What to work on: Repeat the lines from the one containing "How many categories are shown in the chart?" through the end of the records, keeping each line unchanged. Leave the pictures out of your answer.

Start of Block

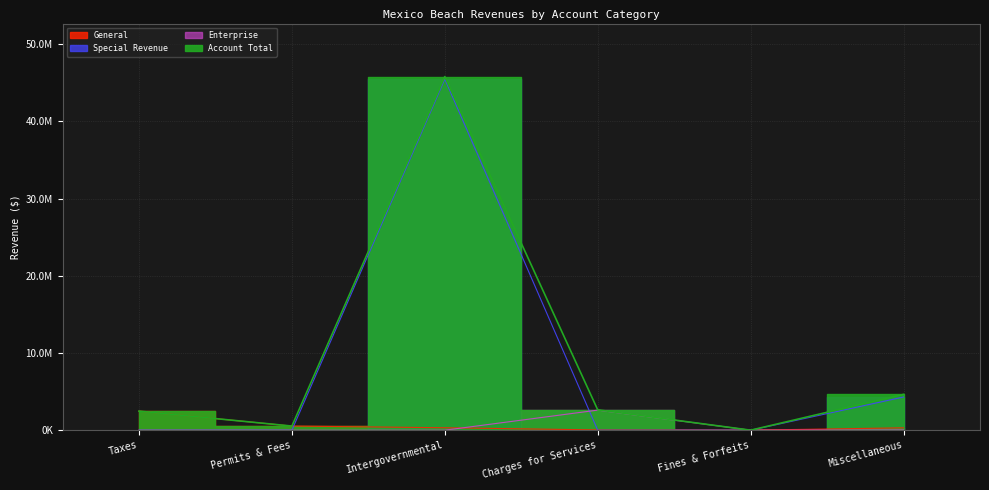

Reading left to right, what are all the values shown in this chart?

General: Taxes=2472608	Permits & Fees=536991	Intergovernmental=317792	Charges for Services=37601	Fines & Forfeits=3680	Miscellaneous=309543
Special Revenue: Taxes=0	Permits & Fees=0	Intergovernmental=45484583	Charges for Services=0	Fines & Forfeits=0	Miscellaneous=4298322
Enterprise: Taxes=0	Permits & Fees=0	Intergovernmental=0	Charges for Services=2602206	Fines & Forfeits=0	Miscellaneous=33306
Account Total: Taxes=2472608	Permits & Fees=536991	Intergovernmental=45802375	Charges for Services=2639807	Fines & Forfeits=3680	Miscellaneous=4641171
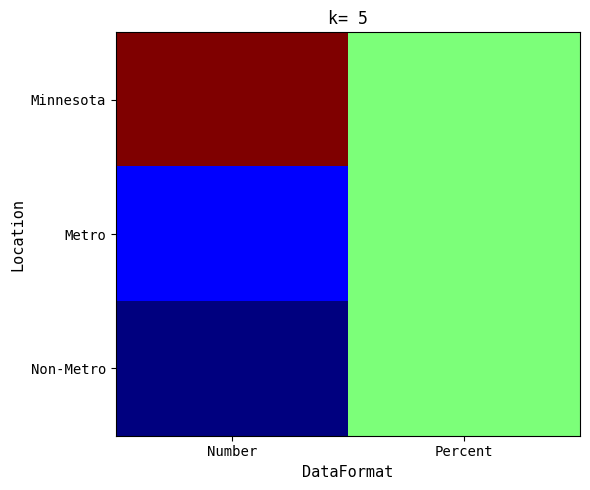

How many categories are shown in the chart?

2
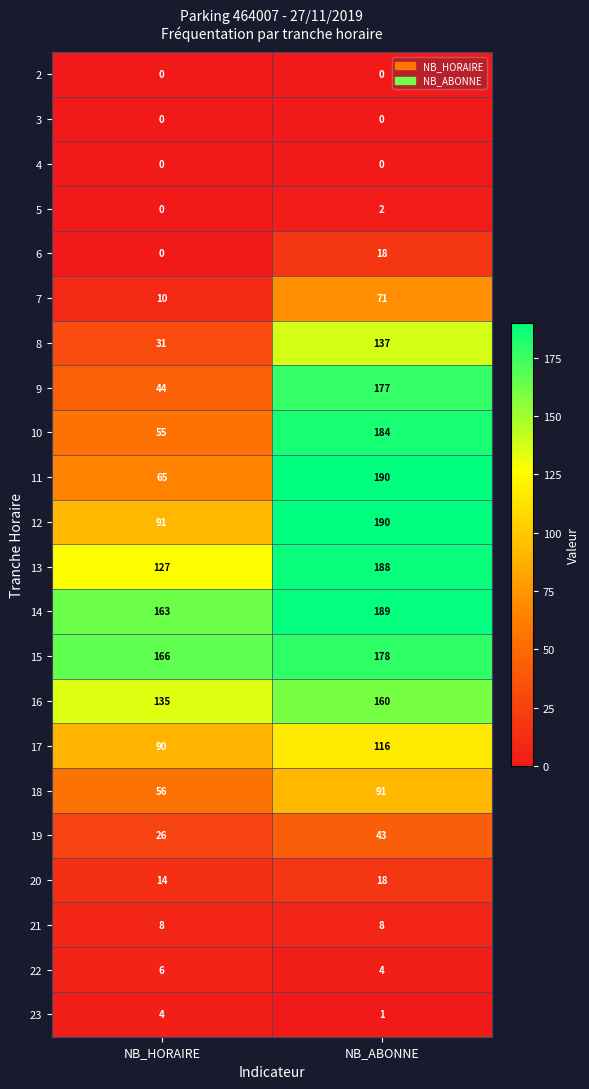

What is the maximum value for 12?

190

End of Block

Solution to the problem:
How many categories are shown in the chart?

2

What is the maximum value for 12?

190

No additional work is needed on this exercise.